Gather each line of the data below that contains the string "tuning". Only matches with the same uppercase and lowercase letters count.

Collection entries
══════════

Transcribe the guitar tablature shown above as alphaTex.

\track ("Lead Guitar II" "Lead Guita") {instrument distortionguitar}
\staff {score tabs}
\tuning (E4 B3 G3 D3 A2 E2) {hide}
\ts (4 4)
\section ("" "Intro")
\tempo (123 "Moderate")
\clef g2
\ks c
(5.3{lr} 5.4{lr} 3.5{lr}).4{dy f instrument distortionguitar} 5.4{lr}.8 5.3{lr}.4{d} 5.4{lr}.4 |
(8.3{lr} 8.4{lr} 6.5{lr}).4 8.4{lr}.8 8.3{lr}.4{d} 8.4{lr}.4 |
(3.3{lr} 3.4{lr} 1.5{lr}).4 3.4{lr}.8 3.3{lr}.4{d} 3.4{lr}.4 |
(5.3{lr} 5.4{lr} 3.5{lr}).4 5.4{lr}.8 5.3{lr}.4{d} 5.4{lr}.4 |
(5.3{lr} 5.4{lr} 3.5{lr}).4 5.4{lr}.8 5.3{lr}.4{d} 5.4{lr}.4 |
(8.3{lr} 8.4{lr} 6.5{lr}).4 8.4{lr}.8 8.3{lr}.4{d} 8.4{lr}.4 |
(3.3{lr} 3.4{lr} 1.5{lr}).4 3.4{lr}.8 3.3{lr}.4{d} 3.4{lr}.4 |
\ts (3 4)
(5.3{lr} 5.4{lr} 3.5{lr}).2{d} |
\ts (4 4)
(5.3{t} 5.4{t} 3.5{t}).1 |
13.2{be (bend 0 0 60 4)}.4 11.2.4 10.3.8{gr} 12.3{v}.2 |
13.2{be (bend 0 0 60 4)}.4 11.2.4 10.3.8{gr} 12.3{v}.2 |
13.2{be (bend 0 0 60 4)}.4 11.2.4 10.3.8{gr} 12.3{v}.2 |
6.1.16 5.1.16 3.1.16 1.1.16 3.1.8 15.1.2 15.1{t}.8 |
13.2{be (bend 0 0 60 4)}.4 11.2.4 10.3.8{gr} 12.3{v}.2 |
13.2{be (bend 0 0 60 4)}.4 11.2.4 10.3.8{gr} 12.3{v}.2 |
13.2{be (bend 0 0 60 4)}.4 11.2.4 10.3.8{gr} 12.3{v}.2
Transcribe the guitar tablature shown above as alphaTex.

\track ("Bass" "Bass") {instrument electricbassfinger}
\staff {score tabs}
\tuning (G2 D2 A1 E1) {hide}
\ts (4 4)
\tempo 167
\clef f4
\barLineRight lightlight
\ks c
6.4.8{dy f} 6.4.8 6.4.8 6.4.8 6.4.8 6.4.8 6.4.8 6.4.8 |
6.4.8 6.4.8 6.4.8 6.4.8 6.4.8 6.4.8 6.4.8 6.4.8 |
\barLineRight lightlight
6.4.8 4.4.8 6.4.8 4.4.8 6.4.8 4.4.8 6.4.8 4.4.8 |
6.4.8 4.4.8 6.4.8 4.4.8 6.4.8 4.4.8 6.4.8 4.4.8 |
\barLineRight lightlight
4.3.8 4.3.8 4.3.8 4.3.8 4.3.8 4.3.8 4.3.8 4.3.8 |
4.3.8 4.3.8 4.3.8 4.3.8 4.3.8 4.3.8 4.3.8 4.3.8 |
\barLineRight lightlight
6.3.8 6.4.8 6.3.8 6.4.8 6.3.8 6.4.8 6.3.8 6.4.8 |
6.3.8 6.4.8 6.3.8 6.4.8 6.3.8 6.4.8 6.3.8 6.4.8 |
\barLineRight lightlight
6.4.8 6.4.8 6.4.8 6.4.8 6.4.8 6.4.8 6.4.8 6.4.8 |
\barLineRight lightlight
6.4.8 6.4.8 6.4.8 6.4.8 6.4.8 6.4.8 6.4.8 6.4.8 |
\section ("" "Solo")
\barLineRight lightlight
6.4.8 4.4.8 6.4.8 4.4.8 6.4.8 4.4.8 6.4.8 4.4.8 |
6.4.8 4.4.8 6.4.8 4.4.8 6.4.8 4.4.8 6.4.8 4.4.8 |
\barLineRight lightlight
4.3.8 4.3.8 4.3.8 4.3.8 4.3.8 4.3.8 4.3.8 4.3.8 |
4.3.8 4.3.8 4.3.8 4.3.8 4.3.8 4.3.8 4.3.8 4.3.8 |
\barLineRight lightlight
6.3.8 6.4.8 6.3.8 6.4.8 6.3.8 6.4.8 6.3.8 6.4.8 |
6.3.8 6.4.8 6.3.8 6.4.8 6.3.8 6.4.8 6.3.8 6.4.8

══════════

• Response to the exercise
\tuning (E4 B3 G3 D3 A2 E2) {hide}
\tuning (G2 D2 A1 E1) {hide}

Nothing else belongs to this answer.